## Working data
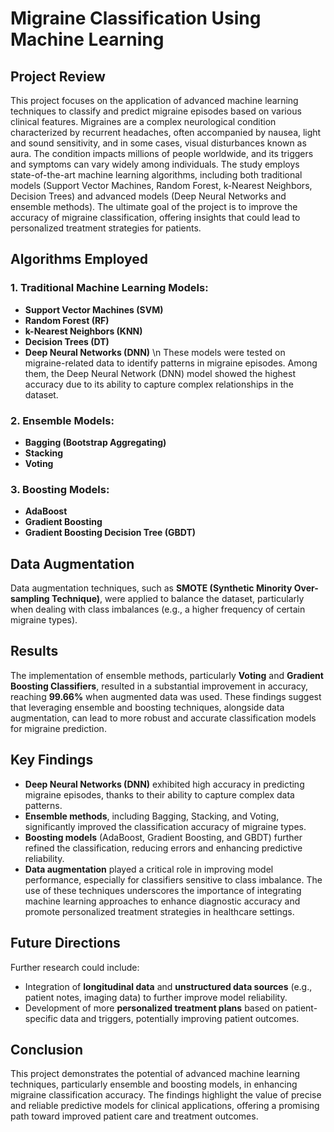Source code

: # Migraine Classification Using Machine Learning
## Project Review
This project focuses on the application of advanced machine learning techniques to classify and predict migraine episodes based on various clinical features. Migraines are a complex neurological condition characterized by recurrent headaches, often accompanied by nausea, light and sound sensitivity, and in some cases, visual disturbances known as aura. The condition impacts millions of people worldwide, and its triggers and symptoms can vary widely among individuals.
The study employs state-of-the-art machine learning algorithms, including both traditional models (Support Vector Machines, Random Forest, k-Nearest Neighbors, Decision Trees) and advanced models (Deep Neural Networks and ensemble methods). The ultimate goal of the project is to improve the accuracy of migraine classification, offering insights that could lead to personalized treatment strategies for patients.
## Algorithms Employed
### 1. **Traditional Machine Learning Models**:
- **Support Vector Machines (SVM)**
- **Random Forest (RF)**
- **k-Nearest Neighbors (KNN)**
- **Decision Trees (DT)**
- **Deep Neural Networks (DNN)** \n
These models were tested on migraine-related data to identify patterns in migraine episodes. Among them, the Deep Neural Network (DNN) model showed the highest accuracy due to its ability to capture complex relationships in the dataset.
### 2. **Ensemble Models**:
- **Bagging (Bootstrap Aggregating)**
- **Stacking**
- **Voting**
### 3. **Boosting Models**:
- **AdaBoost**
- **Gradient Boosting**
- **Gradient Boosting Decision Tree (GBDT)**
## Data Augmentation
Data augmentation techniques, such as **SMOTE (Synthetic Minority Over-sampling Technique)**, were applied to balance the dataset, particularly when dealing with class imbalances (e.g., a higher frequency of certain migraine types).
## Results
The implementation of ensemble methods, particularly **Voting** and **Gradient Boosting Classifiers**, resulted in a substantial improvement in accuracy, reaching **99.66%** when augmented data was used.
These findings suggest that leveraging ensemble and boosting techniques, alongside data augmentation, can lead to more robust and accurate classification models for migraine prediction.
## Key Findings
- **Deep Neural Networks (DNN)** exhibited high accuracy in predicting migraine episodes, thanks to their ability to capture complex data patterns.
- **Ensemble methods**, including Bagging, Stacking, and Voting, significantly improved the classification accuracy of migraine types.
- **Boosting models** (AdaBoost, Gradient Boosting, and GBDT) further refined the classification, reducing errors and enhancing predictive reliability.
- **Data augmentation** played a critical role in improving model performance, especially for classifiers sensitive to class imbalance.
The use of these techniques underscores the importance of integrating machine learning approaches to enhance diagnostic accuracy and promote personalized treatment strategies in healthcare settings.
## Future Directions
Further research could include:
- Integration of **longitudinal data** and **unstructured data sources** (e.g., patient notes, imaging data) to further improve model reliability.
- Development of more **personalized treatment plans** based on patient-specific data and triggers, potentially improving patient outcomes.
## Conclusion
This project demonstrates the potential of advanced machine learning techniques, particularly ensemble and boosting models, in enhancing migraine classification accuracy.
The findings highlight the value of precise and reliable predictive models for clinical applications, offering a promising path toward improved patient care and treatment outcomes.
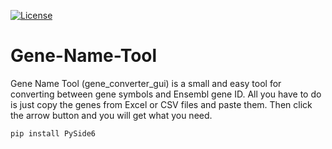 [![License](https://img.shields.io/badge/License-Apache_2.0-blue.svg)](https://opensource.org/licenses/Apache-2.0)

# Gene-Name-Tool

Gene Name Tool (gene_converter_gui) is a small and easy tool for converting between gene symbols and Ensembl gene ID. 
All you have to do is just copy the genes from Excel or CSV files and paste them. Then click the arrow button and you will get what you need.


```
pip install PySide6
```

## How to complete this task
Please copy the data above exactly, omitting the pictures.

## Solution to the problem
Source code

: # Migraine Classification Using Machine Learning
## Project Review
This project focuses on the application of advanced machine learning techniques to classify and predict migraine episodes based on various clinical features. Migraines are a complex neurological condition characterized by recurrent headaches, often accompanied by nausea, light and sound sensitivity, and in some cases, visual disturbances known as aura. The condition impacts millions of people worldwide, and its triggers and symptoms can vary widely among individuals.
The study employs state-of-the-art machine learning algorithms, including both traditional models (Support Vector Machines, Random Forest, k-Nearest Neighbors, Decision Trees) and advanced models (Deep Neural Networks and ensemble methods). The ultimate goal of the project is to improve the accuracy of migraine classification, offering insights that could lead to personalized treatment strategies for patients.
## Algorithms Employed
### 1. **Traditional Machine Learning Models**:
- **Support Vector Machines (SVM)**
- **Random Forest (RF)**
- **k-Nearest Neighbors (KNN)**
- **Decision Trees (DT)**
- **Deep Neural Networks (DNN)** \n
These models were tested on migraine-related data to identify patterns in migraine episodes. Among them, the Deep Neural Network (DNN) model showed the highest accuracy due to its ability to capture complex relationships in the dataset.
### 2. **Ensemble Models**:
- **Bagging (Bootstrap Aggregating)**
- **Stacking**
- **Voting**
### 3. **Boosting Models**:
- **AdaBoost**
- **Gradient Boosting**
- **Gradient Boosting Decision Tree (GBDT)**
## Data Augmentation
Data augmentation techniques, such as **SMOTE (Synthetic Minority Over-sampling Technique)**, were applied to balance the dataset, particularly when dealing with class imbalances (e.g., a higher frequency of certain migraine types).
## Results
The implementation of ensemble methods, particularly **Voting** and **Gradient Boosting Classifiers**, resulted in a substantial improvement in accuracy, reaching **99.66%** when augmented data was used.
These findings suggest that leveraging ensemble and boosting techniques, alongside data augmentation, can lead to more robust and accurate classification models for migraine prediction.
## Key Findings
- **Deep Neural Networks (DNN)** exhibited high accuracy in predicting migraine episodes, thanks to their ability to capture complex data patterns.
- **Ensemble methods**, including Bagging, Stacking, and Voting, significantly improved the classification accuracy of migraine types.
- **Boosting models** (AdaBoost, Gradient Boosting, and GBDT) further refined the classification, reducing errors and enhancing predictive reliability.
- **Data augmentation** played a critical role in improving model performance, especially for classifiers sensitive to class imbalance.
The use of these techniques underscores the importance of integrating machine learning approaches to enhance diagnostic accuracy and promote personalized treatment strategies in healthcare settings.
## Future Directions
Further research could include:
- Integration of **longitudinal data** and **unstructured data sources** (e.g., patient notes, imaging data) to further improve model reliability.
- Development of more **personalized treatment plans** based on patient-specific data and triggers, potentially improving patient outcomes.
## Conclusion
This project demonstrates the potential of advanced machine learning techniques, particularly ensemble and boosting models, in enhancing migraine classification accuracy.
The findings highlight the value of precise and reliable predictive models for clinical applications, offering a promising path toward improved patient care and treatment outcomes.
 [![License](https://img.shields.io/badge/License-Apache_2.0-blue.svg)](https://opensource.org/licenses/Apache-2.0)

# Gene-Name-Tool

Gene Name Tool (gene_converter_gui) is a small and easy tool for converting between gene symbols and Ensembl gene ID. 
All you have to do is just copy the genes from Excel or CSV files and paste them. Then click the arrow button and you will get what you need.


```
pip install PySide6
```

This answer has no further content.